Pour Trumpf, ce modèle répond à un enjeu clair : l’entreprise de haute technologie est très consommatrice d’ingénieurs et de développeurs logiciels. Or l’Allemagne est de plus en plus confrontée à un manque de main-d’œuvre qualifiée, notamment d’ingénieurs. « C’est pourquoi nous devons être aussi attractifs que possible en tant qu’employeur : pour les femmes hautement qualifiées qui souhaitent concilier travail et famille. Ou pour les ingénieurs qui veulent être père ou aventurier », poursuit la dirigeante, elle-même mère de quatre enfants. Ce n’est probablement pas un hasard si cet accord a été conclu sous sa direction. « Mon père n’aurait jamais introduit un tel modèle, déclare-elle, car il appartient à une autre génération, et peut-être aussi parce qu’il est un homme. »

Travailler davantage

Selon elle, le succès de ce dispositif suppose une évolution de la culture du travail. Prendre du temps pour soi ne doit plus être perçu comme “une tare”. Mais on ne modifie pas les mentalités du jour au lendemain.
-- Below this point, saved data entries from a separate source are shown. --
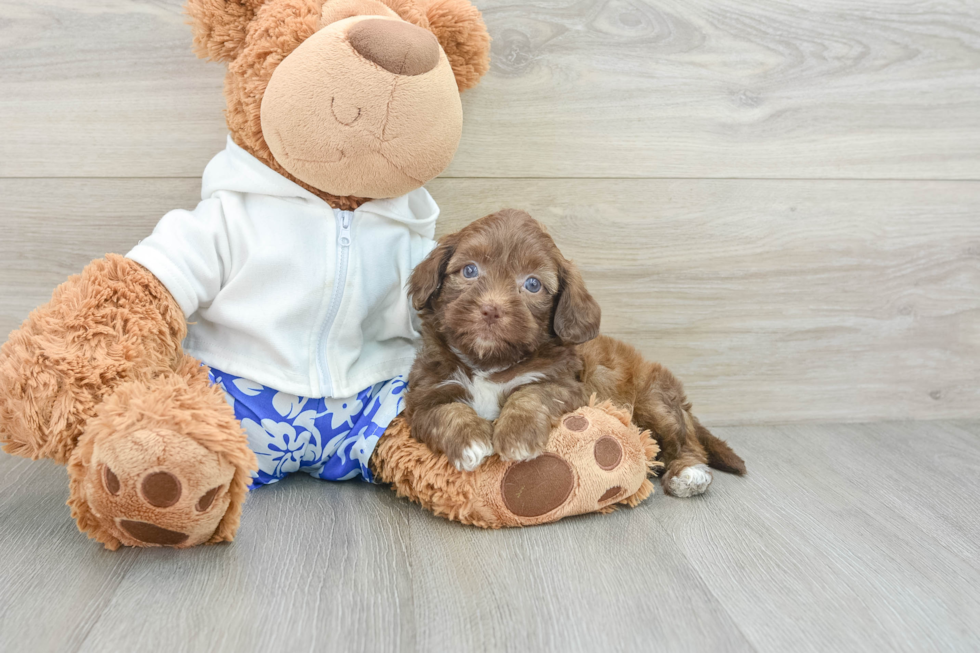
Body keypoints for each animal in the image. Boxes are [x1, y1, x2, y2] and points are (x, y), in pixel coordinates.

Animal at [402, 211, 748, 496]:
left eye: (533, 284)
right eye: (470, 270)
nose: (491, 309)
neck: (490, 362)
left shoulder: (566, 385)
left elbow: (531, 394)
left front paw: (516, 435)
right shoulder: (425, 394)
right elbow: (446, 411)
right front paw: (470, 441)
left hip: (655, 400)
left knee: (686, 442)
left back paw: (689, 473)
À l’heure actuelle, seuls 500 des 2 500 salariés au siège de Trumpf à Ditzigen ont modifié leur temps de travail. Et 90 % d’entre eux ont choisi de travailler davantage.
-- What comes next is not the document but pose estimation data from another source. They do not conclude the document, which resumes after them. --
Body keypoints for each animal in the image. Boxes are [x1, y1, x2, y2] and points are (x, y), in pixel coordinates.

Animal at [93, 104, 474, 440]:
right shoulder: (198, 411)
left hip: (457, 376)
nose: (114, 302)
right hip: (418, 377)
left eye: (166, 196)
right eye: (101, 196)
Si le modèle de Trumpf est exceptionnel, il traduit bien les difficultés spécifiques des grosses PME allemandes. Car, si toutes les entreprises sont touchées par la pénurie croissante de main-d’œuvre qualifiée, les PME, moins connues que les grands groupes, le sont encore plus. Autre difficulté : leur siège est souvent implanté en province, loin des grandes villes, plus attrayantes.